Некоторое время в избе слышались только «Мечты» Шумана. Когда Чижов в прошлом году точно так же приезжал на Пасху, он привез отцу Василию в подарок магнитофон и множество записей. Батюшке нравилась красивая классическая музыка. И марши он тоже уважал. На играющей теперь кассете было разнотравье из самых известных и любимых мелодий. Шумана сменила «Павана по усопшей инфанте» Равеля, и отец Василий мрачно пошутил:
- И впрямь молчат собачки. Видать, усопли инфанты наши. Остапа Бендера мне особенно жаль будет, умный был пес.
- А мне Муху, - вздохнула Наталья Константиновна и заплакала.
- О чем? - повернул к ней голову батюшка. - О собаках? Эй!
- Да не о собаках, а как они вас били, окаянные! - плакала матушка. Сейчас ей можно было все простить, все выходки ее строптивого и вздорного нрава.
- Не убили же! Не плачь, Наташенька, не плачь, любезная, - стал утешать ее священник. - Собачек жалко. Новых заведем. Башки наши заживут, лучше прежнего засияют. Себя-то не накручивай, а то и впрямь плохо с сердцем сделается.
- И… икону тоже жал… жалко, - всхлипывала матушка.

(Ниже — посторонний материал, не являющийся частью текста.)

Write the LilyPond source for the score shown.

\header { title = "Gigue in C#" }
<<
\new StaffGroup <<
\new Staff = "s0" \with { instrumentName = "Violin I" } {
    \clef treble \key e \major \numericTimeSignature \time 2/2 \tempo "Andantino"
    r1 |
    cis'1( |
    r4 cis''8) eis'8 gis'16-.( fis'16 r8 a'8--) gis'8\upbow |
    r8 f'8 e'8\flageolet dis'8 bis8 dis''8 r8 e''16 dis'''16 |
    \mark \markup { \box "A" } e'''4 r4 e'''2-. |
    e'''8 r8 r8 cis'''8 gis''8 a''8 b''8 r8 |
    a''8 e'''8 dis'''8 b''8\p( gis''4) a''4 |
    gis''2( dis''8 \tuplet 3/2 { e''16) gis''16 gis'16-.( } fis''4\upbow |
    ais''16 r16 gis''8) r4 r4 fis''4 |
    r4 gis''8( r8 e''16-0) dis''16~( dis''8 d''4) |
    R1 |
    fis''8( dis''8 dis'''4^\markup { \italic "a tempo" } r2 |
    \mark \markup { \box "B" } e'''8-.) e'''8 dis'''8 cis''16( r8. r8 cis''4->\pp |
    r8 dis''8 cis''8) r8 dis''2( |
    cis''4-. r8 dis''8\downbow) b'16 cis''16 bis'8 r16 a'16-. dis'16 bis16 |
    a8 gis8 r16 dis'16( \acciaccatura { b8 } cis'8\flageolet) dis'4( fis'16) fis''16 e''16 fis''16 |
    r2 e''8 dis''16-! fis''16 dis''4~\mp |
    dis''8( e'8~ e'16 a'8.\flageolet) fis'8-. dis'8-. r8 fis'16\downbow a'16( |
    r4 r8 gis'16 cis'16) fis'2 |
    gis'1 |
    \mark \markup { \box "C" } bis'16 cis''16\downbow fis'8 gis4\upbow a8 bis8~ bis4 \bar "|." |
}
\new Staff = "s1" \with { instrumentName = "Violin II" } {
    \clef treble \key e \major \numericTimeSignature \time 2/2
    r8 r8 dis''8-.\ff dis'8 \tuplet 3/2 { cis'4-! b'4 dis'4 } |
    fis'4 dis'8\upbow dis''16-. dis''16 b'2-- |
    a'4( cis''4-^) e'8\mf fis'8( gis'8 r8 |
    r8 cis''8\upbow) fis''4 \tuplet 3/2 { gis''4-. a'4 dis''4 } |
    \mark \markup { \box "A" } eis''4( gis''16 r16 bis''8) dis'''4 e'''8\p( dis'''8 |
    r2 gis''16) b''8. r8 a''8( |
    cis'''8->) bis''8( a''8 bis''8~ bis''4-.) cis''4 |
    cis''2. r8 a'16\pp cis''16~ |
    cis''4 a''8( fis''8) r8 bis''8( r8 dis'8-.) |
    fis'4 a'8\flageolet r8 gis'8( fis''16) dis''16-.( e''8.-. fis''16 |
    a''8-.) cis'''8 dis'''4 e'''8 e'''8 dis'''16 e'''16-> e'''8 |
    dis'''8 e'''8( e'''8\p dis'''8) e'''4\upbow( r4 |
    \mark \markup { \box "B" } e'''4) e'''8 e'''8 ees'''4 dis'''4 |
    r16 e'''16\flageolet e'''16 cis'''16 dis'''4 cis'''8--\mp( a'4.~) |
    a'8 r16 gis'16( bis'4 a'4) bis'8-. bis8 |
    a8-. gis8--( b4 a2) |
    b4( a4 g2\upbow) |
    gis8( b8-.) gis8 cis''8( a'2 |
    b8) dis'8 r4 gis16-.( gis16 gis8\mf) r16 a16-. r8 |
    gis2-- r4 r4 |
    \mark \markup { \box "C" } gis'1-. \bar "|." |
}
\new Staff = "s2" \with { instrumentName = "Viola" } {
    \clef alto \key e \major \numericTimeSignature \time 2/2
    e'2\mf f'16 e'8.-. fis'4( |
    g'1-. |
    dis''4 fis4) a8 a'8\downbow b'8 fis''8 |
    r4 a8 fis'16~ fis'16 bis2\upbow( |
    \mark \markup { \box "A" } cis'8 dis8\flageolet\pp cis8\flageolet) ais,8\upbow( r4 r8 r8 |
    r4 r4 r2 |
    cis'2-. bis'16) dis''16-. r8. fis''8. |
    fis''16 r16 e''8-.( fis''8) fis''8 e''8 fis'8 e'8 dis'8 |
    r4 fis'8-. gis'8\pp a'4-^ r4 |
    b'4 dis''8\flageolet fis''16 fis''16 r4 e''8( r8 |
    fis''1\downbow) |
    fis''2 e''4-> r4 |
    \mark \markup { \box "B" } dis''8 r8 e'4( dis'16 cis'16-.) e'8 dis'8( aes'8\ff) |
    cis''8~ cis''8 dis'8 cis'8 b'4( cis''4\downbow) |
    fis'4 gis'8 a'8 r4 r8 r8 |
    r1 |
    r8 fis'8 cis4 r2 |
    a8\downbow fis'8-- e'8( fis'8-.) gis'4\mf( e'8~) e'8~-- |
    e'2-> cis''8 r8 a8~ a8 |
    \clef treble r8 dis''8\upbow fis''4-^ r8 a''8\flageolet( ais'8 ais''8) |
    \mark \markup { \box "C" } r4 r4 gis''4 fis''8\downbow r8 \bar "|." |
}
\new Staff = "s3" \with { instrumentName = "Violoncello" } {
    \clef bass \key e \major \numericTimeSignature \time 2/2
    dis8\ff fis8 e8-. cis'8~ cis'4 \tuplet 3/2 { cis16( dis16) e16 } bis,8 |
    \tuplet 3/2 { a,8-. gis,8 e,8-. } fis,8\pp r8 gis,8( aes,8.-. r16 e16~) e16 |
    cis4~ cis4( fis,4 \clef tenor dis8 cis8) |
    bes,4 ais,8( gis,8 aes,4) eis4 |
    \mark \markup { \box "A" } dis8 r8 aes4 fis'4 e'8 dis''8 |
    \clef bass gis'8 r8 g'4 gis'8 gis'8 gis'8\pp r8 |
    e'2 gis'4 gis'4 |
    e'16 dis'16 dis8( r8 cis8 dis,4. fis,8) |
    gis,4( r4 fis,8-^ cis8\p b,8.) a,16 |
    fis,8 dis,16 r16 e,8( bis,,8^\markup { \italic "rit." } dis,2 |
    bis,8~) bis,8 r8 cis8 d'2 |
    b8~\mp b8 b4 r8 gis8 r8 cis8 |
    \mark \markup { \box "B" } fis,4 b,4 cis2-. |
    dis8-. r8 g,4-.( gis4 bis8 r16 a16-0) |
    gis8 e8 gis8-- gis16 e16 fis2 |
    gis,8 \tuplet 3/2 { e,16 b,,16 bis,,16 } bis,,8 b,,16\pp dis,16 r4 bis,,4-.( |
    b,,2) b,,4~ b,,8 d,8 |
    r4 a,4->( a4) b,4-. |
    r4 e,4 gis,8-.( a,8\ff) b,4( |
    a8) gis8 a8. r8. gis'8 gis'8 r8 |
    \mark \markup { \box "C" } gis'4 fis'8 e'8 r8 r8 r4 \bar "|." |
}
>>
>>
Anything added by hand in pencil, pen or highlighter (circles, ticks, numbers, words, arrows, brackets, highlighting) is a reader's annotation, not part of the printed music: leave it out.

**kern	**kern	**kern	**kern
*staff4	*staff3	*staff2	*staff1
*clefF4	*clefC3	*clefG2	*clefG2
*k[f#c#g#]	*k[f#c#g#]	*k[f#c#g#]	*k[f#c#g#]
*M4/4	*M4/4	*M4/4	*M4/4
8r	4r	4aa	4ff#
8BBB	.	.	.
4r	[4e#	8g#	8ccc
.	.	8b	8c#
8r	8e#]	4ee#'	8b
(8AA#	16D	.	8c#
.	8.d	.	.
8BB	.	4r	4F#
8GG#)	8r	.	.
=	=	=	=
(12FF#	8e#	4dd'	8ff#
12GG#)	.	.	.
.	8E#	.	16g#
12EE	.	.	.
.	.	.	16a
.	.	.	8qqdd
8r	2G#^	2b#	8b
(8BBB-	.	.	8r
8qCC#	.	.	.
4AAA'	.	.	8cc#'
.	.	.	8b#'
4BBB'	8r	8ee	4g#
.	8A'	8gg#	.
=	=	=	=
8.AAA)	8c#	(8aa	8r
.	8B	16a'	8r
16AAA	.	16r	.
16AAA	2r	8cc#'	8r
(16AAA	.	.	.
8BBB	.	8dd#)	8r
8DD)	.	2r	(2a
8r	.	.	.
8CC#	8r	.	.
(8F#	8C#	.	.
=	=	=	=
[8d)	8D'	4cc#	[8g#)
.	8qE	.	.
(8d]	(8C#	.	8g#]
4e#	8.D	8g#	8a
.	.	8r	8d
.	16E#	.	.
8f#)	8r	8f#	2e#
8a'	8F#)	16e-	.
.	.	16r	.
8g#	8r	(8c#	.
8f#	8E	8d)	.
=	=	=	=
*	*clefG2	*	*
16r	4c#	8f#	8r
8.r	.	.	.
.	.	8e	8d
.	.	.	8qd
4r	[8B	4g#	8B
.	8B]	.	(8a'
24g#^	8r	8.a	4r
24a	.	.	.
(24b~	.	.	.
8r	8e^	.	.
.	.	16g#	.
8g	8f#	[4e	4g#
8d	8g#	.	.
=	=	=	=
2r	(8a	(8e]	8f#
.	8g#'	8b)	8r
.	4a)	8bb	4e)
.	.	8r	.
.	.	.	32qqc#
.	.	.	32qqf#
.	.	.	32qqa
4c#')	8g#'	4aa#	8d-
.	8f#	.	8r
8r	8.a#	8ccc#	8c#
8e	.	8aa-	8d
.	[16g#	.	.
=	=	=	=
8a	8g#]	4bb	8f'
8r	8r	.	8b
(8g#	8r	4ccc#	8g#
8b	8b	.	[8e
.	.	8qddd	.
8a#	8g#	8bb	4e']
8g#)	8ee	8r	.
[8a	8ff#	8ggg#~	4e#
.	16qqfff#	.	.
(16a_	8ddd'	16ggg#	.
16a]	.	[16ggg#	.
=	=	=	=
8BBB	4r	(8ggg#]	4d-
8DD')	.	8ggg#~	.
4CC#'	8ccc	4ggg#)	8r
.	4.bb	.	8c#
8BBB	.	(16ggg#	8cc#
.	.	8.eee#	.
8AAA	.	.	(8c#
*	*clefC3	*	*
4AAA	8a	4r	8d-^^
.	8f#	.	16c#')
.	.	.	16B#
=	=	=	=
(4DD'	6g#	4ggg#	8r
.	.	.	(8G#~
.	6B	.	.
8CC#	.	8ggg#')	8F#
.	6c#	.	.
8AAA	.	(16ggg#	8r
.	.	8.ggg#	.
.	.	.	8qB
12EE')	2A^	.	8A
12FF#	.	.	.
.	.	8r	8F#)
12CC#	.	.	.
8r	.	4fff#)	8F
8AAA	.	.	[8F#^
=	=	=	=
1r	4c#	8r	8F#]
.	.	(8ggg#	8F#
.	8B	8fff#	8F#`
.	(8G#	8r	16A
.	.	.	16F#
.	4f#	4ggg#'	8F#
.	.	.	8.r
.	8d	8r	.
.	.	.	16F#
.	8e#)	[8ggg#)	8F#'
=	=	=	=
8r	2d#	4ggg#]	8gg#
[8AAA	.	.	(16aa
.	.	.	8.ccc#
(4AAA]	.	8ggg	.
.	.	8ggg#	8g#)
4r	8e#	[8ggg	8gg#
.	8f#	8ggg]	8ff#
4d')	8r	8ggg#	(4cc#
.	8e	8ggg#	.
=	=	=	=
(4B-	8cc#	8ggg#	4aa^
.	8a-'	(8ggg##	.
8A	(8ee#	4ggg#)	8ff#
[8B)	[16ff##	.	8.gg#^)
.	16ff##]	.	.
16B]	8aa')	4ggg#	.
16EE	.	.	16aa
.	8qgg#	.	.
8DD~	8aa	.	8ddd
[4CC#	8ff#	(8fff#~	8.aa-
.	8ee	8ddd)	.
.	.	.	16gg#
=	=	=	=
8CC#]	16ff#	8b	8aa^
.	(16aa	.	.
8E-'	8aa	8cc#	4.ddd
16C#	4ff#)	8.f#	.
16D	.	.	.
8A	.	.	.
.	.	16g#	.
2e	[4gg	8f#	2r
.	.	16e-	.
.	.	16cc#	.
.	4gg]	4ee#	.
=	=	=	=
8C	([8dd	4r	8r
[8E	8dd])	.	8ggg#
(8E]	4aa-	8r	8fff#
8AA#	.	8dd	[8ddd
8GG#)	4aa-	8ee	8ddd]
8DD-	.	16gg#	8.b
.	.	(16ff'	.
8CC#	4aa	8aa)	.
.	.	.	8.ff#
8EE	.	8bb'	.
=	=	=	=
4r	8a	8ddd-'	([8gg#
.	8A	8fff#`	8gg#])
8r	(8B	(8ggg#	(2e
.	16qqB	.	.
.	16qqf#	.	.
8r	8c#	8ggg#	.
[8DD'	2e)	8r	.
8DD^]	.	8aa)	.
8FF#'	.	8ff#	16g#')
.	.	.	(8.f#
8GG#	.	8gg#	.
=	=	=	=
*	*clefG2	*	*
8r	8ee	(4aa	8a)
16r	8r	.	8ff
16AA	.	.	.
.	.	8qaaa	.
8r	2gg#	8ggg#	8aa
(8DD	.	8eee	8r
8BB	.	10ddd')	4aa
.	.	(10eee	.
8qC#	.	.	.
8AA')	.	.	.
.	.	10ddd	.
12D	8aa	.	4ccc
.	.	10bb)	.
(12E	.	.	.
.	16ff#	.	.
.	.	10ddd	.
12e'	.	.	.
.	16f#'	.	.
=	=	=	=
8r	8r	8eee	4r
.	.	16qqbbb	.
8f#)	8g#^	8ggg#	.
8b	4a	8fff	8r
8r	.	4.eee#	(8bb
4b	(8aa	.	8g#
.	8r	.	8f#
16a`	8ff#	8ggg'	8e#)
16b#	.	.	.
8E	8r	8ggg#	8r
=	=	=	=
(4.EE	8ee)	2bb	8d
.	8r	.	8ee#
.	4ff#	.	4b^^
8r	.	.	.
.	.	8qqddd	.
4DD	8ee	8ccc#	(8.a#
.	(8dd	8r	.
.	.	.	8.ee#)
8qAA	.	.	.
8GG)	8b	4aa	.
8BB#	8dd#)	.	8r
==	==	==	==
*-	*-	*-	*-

- О-о-о! Икону тоже не жалей, - отвечал отец Василий. - Мне она не по душе была, эта икона. И впрямь черное что-то в ней, не светлое. Я ее поначалу в храме пристроил, из уважения к Андрею Андреевичу, все-таки подарок ценный, так она, слышишь, Вася?..
- Слышу, батюшка.
- Она упала, да еще две иконки свалила и свечку сбила. Я тогда в избе ее пристроил. Она и в избе упала ни с того ни с сего. Читал я, что Дионисий одно время поддался речам еретиков и что-то там не то стал делать. А вместе с ним и ученики его. Покуда их Иосиф Волоцкий уму-разуму не научил, не возвратил к канонам. Видать, ученик Дионисия, тот Никифор Конец, в период еретических заблуждений и написал сию иконку. Из нее что-то нехорошее проистекает. Прости, Господи, ежели я не прав!
- Должно быть, правы, батюшка, - отозвался Чижов. - По всему судя, именно этого еретического периода иконы особенную ценность у торговцев представляют. Да и вообще, пятнадцатый-шестнадцатый век! За такую икону и впрямь Клинтон и Ельцин наши большой куш отхватят, если смогут сбыть. А то ведь, не ровен час, их убьют за черного Дионисия.
- И убьют, дураков, - согласился отец Василий. - Я и говорю, жалко кудеяров глупых.
- Вася, большое тебе спасибо за музыку, - вдруг весело сказала Наталья Константиновна. - Мне вот эта особенно нравится. - «Павану» сменил «Лунный свет» Дебюсси. - Я под нее всегда хорошо засыпаю. А еще под «Лунную сонату» Бетховена.
- Я потому и попросил включить магнитофон, - сказал отец Василий, - что нам теперь, в нашем положении, лучше всего заснуть.
- Послушай, отец Василий, - спустя какое-то время, когда Дебюсси сменил «Лебедь» Сен-Санса, сказала Наталья Константиновна голосом человека, совершившего важное открытие. - А ведь это он их навел.